(Saved data entries)
▼▼▼

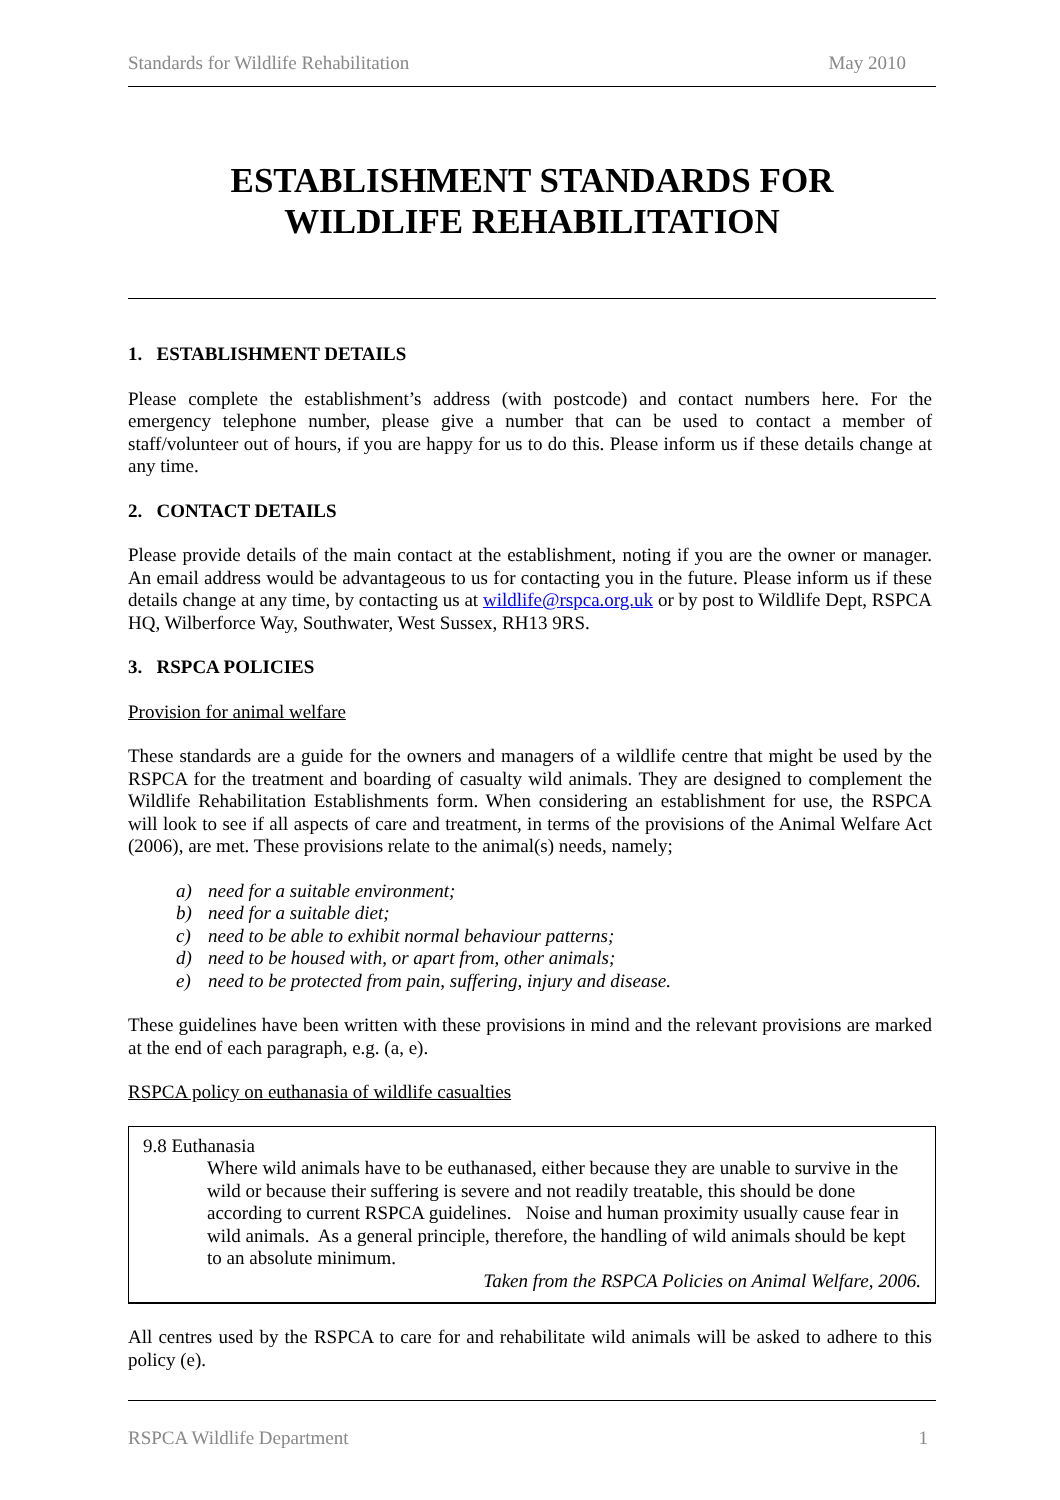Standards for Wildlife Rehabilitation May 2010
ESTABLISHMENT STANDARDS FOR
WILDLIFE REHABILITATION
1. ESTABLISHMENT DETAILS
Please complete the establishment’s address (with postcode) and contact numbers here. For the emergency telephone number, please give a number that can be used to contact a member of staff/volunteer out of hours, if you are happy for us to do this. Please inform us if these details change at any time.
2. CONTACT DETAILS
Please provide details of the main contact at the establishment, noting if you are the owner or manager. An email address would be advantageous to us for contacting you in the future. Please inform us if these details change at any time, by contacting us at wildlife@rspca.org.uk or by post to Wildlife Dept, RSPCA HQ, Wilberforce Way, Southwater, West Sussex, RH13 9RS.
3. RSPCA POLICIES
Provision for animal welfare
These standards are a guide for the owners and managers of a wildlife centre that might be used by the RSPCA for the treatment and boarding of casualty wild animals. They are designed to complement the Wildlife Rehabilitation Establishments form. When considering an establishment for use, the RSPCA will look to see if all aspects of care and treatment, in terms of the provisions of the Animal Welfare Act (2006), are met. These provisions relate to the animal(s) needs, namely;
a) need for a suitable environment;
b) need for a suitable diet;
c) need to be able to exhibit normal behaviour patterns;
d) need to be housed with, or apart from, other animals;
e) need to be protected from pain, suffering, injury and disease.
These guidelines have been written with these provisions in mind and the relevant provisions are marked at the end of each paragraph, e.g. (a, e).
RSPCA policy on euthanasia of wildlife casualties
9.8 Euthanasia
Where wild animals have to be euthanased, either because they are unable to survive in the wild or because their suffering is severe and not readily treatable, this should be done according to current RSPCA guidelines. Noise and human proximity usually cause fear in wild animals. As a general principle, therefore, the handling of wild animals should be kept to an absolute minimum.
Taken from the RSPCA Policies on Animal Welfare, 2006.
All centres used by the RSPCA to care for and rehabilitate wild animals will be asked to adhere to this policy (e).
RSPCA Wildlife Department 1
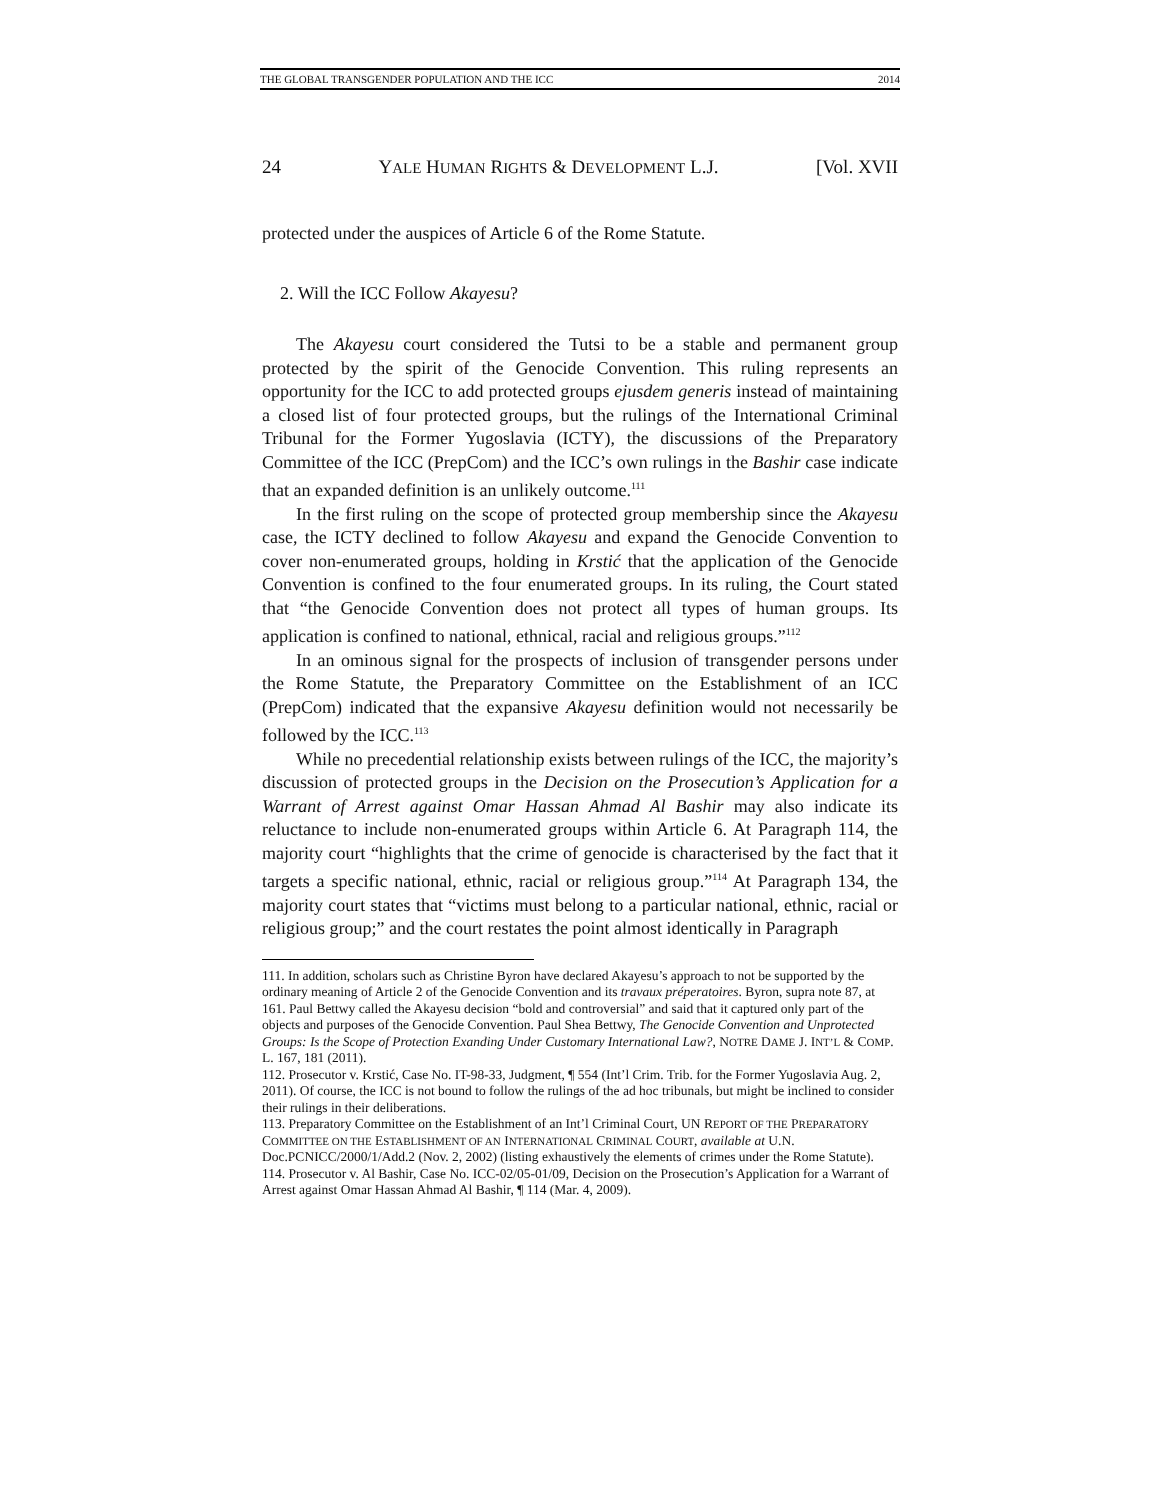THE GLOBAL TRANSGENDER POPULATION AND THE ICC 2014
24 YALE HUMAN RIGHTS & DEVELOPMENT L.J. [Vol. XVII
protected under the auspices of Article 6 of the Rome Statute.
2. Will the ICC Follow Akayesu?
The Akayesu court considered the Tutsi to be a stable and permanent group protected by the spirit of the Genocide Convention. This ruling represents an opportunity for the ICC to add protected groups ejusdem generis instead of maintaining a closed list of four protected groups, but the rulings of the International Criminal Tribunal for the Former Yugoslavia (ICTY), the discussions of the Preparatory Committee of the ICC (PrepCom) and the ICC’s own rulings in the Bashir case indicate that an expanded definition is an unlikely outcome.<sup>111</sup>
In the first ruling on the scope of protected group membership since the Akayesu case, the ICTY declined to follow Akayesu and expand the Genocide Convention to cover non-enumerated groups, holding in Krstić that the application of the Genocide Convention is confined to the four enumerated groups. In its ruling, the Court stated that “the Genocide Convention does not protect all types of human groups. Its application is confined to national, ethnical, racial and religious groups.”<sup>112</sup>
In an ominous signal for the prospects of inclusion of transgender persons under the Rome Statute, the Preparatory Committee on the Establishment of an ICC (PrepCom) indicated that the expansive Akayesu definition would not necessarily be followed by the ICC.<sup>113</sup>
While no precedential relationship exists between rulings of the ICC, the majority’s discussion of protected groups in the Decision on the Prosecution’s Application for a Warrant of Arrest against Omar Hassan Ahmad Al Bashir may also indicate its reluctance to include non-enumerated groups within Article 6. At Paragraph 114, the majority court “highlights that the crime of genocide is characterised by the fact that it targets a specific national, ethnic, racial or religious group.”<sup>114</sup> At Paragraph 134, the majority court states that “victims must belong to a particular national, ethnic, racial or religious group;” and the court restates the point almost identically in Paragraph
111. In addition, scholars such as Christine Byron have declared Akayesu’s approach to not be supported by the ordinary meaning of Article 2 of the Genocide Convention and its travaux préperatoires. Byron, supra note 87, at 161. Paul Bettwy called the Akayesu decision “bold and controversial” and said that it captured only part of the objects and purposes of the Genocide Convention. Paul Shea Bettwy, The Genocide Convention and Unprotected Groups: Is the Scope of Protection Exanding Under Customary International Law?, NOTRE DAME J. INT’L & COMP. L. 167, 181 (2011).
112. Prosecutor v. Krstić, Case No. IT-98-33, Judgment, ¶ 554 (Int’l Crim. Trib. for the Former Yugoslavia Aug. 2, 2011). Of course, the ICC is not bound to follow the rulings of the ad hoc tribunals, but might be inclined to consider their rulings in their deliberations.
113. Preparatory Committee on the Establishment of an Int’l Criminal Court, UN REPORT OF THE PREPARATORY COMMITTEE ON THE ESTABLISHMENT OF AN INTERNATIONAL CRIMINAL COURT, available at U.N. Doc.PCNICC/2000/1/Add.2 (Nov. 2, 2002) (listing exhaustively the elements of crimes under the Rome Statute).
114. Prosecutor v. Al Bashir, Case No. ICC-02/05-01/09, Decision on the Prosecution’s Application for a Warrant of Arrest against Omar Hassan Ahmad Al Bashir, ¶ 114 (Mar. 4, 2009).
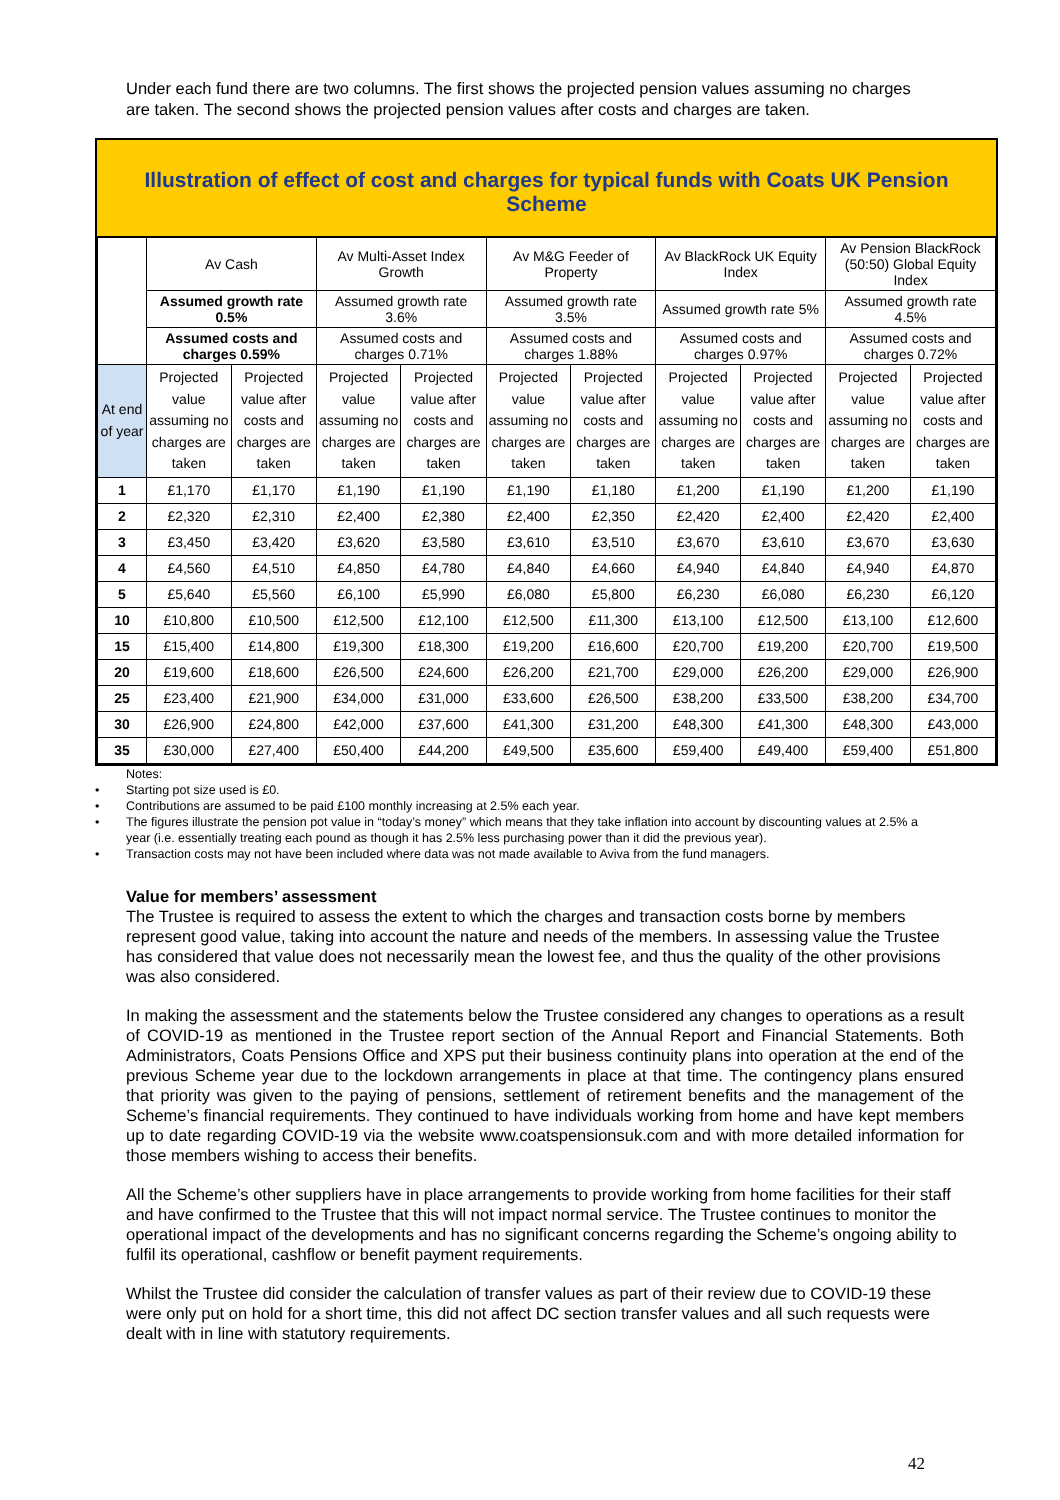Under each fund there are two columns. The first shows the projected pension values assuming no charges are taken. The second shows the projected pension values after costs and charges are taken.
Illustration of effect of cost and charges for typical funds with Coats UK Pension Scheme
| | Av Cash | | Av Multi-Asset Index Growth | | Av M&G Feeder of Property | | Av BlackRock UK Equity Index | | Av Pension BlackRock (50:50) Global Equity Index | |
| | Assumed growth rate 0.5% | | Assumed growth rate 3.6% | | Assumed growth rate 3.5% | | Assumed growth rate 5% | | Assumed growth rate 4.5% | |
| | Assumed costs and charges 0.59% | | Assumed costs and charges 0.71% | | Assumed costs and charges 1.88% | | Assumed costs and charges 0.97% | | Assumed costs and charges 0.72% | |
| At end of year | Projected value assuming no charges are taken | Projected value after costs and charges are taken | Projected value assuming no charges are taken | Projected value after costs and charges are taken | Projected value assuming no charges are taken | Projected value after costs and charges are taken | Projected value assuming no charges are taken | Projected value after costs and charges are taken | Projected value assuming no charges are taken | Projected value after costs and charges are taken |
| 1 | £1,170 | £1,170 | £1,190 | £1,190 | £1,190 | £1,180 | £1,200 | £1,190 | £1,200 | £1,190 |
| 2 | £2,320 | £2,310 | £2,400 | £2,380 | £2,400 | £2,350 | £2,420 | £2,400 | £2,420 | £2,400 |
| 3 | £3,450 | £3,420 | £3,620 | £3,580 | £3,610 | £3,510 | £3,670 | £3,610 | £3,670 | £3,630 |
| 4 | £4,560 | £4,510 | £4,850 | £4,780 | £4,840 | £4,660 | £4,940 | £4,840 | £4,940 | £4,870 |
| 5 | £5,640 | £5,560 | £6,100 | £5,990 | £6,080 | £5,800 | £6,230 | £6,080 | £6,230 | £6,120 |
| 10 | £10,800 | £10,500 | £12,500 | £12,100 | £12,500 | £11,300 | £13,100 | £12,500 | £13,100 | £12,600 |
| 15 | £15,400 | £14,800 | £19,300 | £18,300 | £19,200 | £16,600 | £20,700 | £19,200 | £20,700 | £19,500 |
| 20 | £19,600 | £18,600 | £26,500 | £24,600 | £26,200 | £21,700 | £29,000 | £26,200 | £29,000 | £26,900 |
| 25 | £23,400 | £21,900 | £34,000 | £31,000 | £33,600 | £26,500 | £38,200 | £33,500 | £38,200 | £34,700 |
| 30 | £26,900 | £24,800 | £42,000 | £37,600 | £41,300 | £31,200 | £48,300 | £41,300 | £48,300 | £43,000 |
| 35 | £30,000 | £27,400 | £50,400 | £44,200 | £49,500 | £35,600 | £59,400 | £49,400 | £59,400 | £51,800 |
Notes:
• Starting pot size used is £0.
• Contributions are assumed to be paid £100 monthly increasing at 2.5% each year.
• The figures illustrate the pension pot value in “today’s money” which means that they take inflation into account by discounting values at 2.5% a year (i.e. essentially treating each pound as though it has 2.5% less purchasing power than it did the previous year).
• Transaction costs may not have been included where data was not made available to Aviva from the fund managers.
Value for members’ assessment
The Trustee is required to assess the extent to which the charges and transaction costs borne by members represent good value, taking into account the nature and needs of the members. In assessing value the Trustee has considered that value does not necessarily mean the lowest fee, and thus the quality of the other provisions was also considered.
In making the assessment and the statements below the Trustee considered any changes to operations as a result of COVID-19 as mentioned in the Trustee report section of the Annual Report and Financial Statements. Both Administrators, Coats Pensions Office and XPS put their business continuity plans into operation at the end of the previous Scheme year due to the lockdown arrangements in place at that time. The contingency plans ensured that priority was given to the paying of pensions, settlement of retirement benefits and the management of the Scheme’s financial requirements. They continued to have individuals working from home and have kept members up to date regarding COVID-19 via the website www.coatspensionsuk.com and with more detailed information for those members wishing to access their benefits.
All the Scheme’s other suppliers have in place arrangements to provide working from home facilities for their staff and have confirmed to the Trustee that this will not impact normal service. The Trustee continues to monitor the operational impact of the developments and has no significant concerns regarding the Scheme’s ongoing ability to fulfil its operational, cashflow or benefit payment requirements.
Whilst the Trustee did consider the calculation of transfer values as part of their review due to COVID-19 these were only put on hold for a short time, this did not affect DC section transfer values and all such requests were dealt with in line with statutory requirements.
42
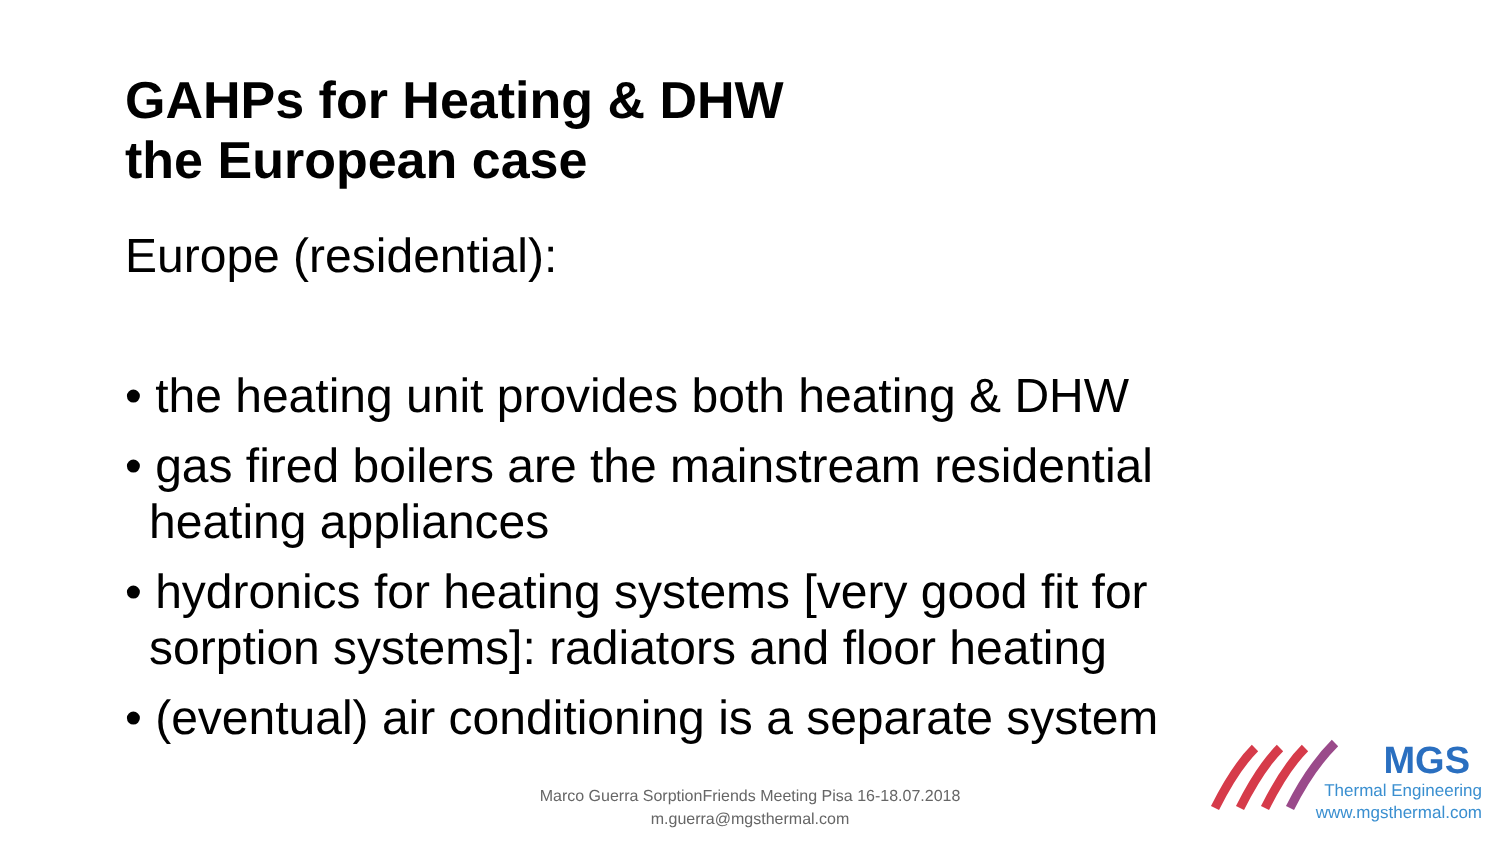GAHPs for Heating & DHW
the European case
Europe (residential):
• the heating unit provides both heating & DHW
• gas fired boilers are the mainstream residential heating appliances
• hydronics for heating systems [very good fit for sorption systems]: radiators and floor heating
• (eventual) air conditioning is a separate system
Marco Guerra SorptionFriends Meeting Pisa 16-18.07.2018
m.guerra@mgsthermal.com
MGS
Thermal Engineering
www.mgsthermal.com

▲▲▲

## [WORK ITEM]
Return the span of lines in the data above that opens at the line with "4 | £4,560 |" and closes at the line with "The Trustee is", exactly, ends included, nothing else.

## [OUTPUT]
| 4 | £4,560 | £4,510 | £4,850 | £4,780 | £4,840 | £4,660 | £4,940 | £4,840 | £4,940 | £4,870 |
| 5 | £5,640 | £5,560 | £6,100 | £5,990 | £6,080 | £5,800 | £6,230 | £6,080 | £6,230 | £6,120 |
| 10 | £10,800 | £10,500 | £12,500 | £12,100 | £12,500 | £11,300 | £13,100 | £12,500 | £13,100 | £12,600 |
| 15 | £15,400 | £14,800 | £19,300 | £18,300 | £19,200 | £16,600 | £20,700 | £19,200 | £20,700 | £19,500 |
| 20 | £19,600 | £18,600 | £26,500 | £24,600 | £26,200 | £21,700 | £29,000 | £26,200 | £29,000 | £26,900 |
| 25 | £23,400 | £21,900 | £34,000 | £31,000 | £33,600 | £26,500 | £38,200 | £33,500 | £38,200 | £34,700 |
| 30 | £26,900 | £24,800 | £42,000 | £37,600 | £41,300 | £31,200 | £48,300 | £41,300 | £48,300 | £43,000 |
| 35 | £30,000 | £27,400 | £50,400 | £44,200 | £49,500 | £35,600 | £59,400 | £49,400 | £59,400 | £51,800 |
Notes:
• Starting pot size used is £0.
• Contributions are assumed to be paid £100 monthly increasing at 2.5% each year.
• The figures illustrate the pension pot value in “today’s money” which means that they take inflation into account by discounting values at 2.5% a year (i.e. essentially treating each pound as though it has 2.5% less purchasing power than it did the previous year).
• Transaction costs may not have been included where data was not made available to Aviva from the fund managers.
Value for members’ assessment
The Trustee is required to assess the extent to which the charges and transaction costs borne by members represent good value, taking into account the nature and needs of the members. In assessing value the Trustee has considered that value does not necessarily mean the lowest fee, and thus the quality of the other provisions was also considered.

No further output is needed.